- _Text segment_:
___
As an anthropologist and archaeologist, Simon was formally trained in England. He returned to Guyana and worked on several projects with Denis Williams, mapping the archaeology of Guyana and the Amazon Shield. He also worked on projects with the Walter Roth Museum of Anthropology and Archaeology. Most recently, he was part of a team working on the mounds discovered up the Berbice River, a project led by Neil Whitehead in collaboration with UG.
It was his exceptional achievements in art, backed up by his anthropology and archaeology, that won him the Anthony Sabga Caribbean Award for Excellence in the category of Arts and Letters. Simon had advanced to become one of Guyana’s foremost artists and among the most outstanding in the Caribbean, particularly in the area of Amerindian art which he helped tremendously to move forward.
He was extraordinary for his own styles and preoccupations in the area of Amerindian art and his originality, peculiarity, and individuality grew as the years progressed. He led the rise of Amerindian art, which grew rapidly to become a major force post-Independence. Simon’s art underwent at least two or three new beginnings, or advancements in the 1990s and after 2000, as if he were growing better, more interesting, and more complex with age. Simon’s experience, research and widening interests since 2000 certainly contributed to the advancing importance of his paintings in contemporary Guyanese art.
Present in the pre-Colombian era, right through colonial history in the 19th and first half of the 20th centuries, Amerindian art included rock paintings, rock drawings, and petroglyphs of the indigenous people. However, it had declined during colonialism from its strong indigenous traditions to the passivity executed by colonial artists. In this era, the people were reduced to subjects in that sketches were made of them, along with realistic drawings and later paintings of landscape, people, and villages. The interests of European artists ranged from exoticism to documentation in which the art was done to support anthropological studies and records for the archives.
Artists were employed by anthropologists, botanists and other researchers visiting Guyana and several drawings and watercolours have been preserved. Examples of this may be found in the work of Edward Goodall who accompanied Sir Robert Schomburgk’s famous expedition to British Guiana in 1841 – 1843. Prof Mary Noel Menezes published his work in Sketches of Amerindian Tribes 1841-1843.
Pre-Independence Amerindian art began to deepen in the second half of the 20th century with Guyanese artists exploring the ethnic ethos and identifying with the motifs and spiritual symbols. Among these were Marjorie Broodhagen and Stephanie Correia. This aspect of the art was studied by Aubrey Williams who advanced it internationally.
A great leap forward was taken in the 1980s with the rise of Simon and the discovery of sculptor Oswald Hussein, his brother. The group of Lokono artists, who were taught by Simon in his native St Cuthbert’s Mission, exploded on the world with the exhibition titled “Six Lokono Artists.” It announced the resurgence of Amerindian art, bringing it to the forefront. As a result, it claimed an emphatic place in national consciousness.
___
[Dataset excerpts]
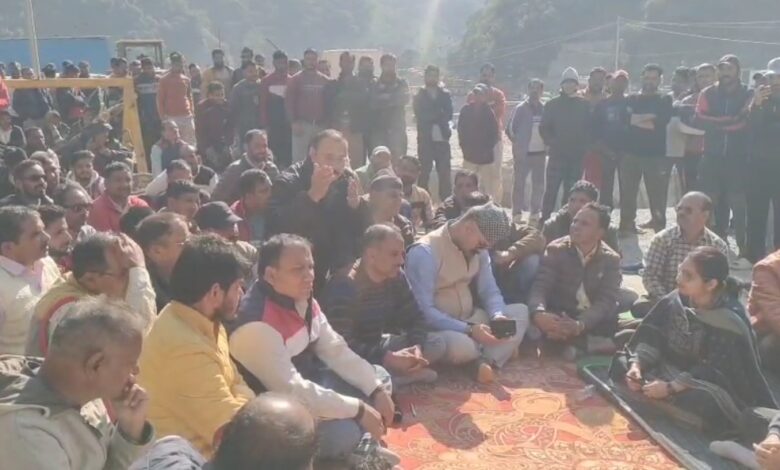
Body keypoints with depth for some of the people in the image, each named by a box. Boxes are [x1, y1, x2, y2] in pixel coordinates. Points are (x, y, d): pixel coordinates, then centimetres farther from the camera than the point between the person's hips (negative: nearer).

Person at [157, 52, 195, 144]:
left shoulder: (186, 79, 12)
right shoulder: (164, 79, -1)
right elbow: (160, 99, -1)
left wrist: (192, 111, 10)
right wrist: (162, 116, -6)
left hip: (187, 116, 4)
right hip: (171, 117, -4)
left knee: (190, 142, 5)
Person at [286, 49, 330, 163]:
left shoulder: (324, 80, 11)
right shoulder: (295, 79, 3)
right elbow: (289, 102, -1)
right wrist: (294, 122, -10)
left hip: (321, 125, 3)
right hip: (301, 124, -3)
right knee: (299, 159, -4)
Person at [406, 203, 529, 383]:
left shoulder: (479, 250, 3)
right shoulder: (424, 252, -22)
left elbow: (490, 290, 5)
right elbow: (423, 312, -26)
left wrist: (497, 316, -18)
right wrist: (469, 330, -30)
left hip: (469, 320, 8)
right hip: (436, 328, -7)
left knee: (520, 311, -6)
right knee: (461, 345, -38)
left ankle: (484, 361, -23)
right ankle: (501, 350, -5)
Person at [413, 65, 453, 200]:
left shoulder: (445, 95, 10)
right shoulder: (419, 96, 7)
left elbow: (448, 114, -1)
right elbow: (421, 116, -6)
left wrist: (431, 116, -12)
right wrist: (439, 114, -10)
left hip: (442, 138, 1)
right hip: (425, 139, -1)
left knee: (444, 173, 0)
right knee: (424, 173, 1)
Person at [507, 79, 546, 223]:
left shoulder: (545, 109, 6)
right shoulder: (520, 108, -2)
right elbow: (510, 129, -2)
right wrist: (517, 142, -12)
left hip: (540, 153, 3)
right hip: (523, 152, -3)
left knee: (538, 184, 8)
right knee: (519, 183, 1)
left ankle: (535, 213, 18)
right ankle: (517, 214, 7)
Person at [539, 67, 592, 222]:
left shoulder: (585, 105, 6)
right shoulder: (552, 104, 3)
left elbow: (590, 128, 6)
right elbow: (544, 128, 2)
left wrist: (585, 146, -7)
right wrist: (552, 143, -11)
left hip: (577, 156, 1)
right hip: (557, 154, -1)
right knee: (551, 190, -5)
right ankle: (545, 219, 2)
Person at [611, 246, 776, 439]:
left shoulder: (730, 322, -24)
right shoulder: (677, 299, -7)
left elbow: (714, 373, -28)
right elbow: (651, 334, -6)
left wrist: (671, 388, -32)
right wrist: (636, 364, -22)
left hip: (710, 385, -6)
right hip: (671, 368, 7)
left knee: (705, 404, -40)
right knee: (621, 363, -6)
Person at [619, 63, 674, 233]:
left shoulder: (665, 100, 10)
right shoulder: (632, 99, 15)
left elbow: (661, 121, -9)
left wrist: (637, 118, -7)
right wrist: (650, 118, -10)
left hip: (656, 154, -1)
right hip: (631, 153, 2)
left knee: (657, 194, -3)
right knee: (627, 193, 2)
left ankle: (659, 228, 4)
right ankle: (627, 226, 11)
___
- _Set of tasks_:
1. Name the forms of Amerindian art that the passage on Amerindian art says were present from the pre-Columbian era through colonial history.
2. According to the passage on Amerindian art, whose expedition to British Guiana did Edward Goodall accompany, and in which years?
3. Using the passage on Amerindian art, explain how Amerindian art came to claim an emphatic place in national consciousness.
These rows were drawn from a separate source unrelated to the passage.

- _Responses_:
1. Rock paintings, rock drawings, and petroglyphs.

2. He accompanied Sir Robert Schomburgk's expedition to British Guiana in 1841–1843.

3. The Lokono artists taught by Simon at St Cuthbert's Mission held the exhibition "Six Lokono Artists," which announced the resurgence of Amerindian art and brought it to the forefront. As a result, the art claimed an emphatic place in national consciousness.